### DATA EXTRACT

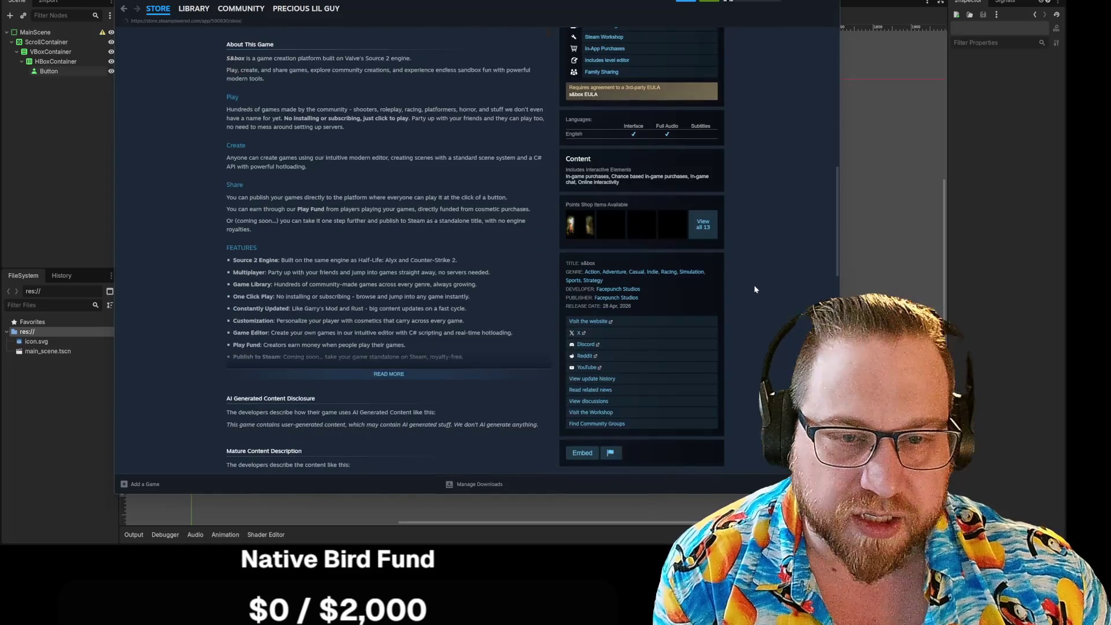
pyautogui.scroll(-3, 754, 285)
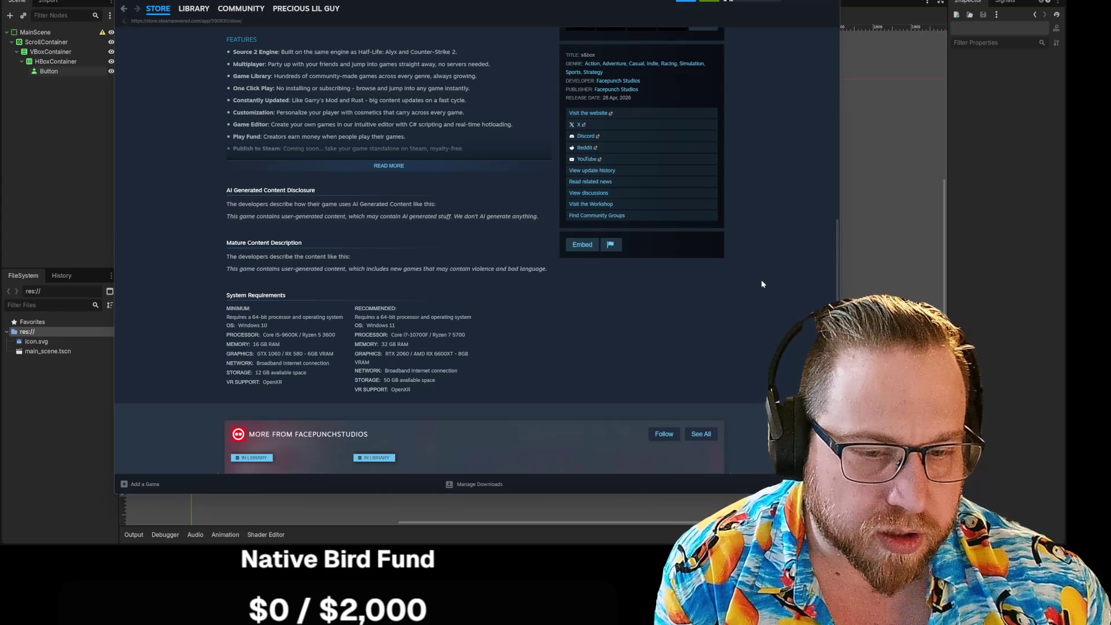
pyautogui.scroll(-1, 762, 284)
pyautogui.scroll(-3, 762, 284)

### EXERCISE DETAILS
Write out again exactly the lines that run from the one holding "pyautogui.scroll(-1, 762, 284)" through the last line of the data; omit all other lines.

### PROBLEM SOLUTION
pyautogui.scroll(-1, 762, 284)
pyautogui.scroll(-3, 762, 284)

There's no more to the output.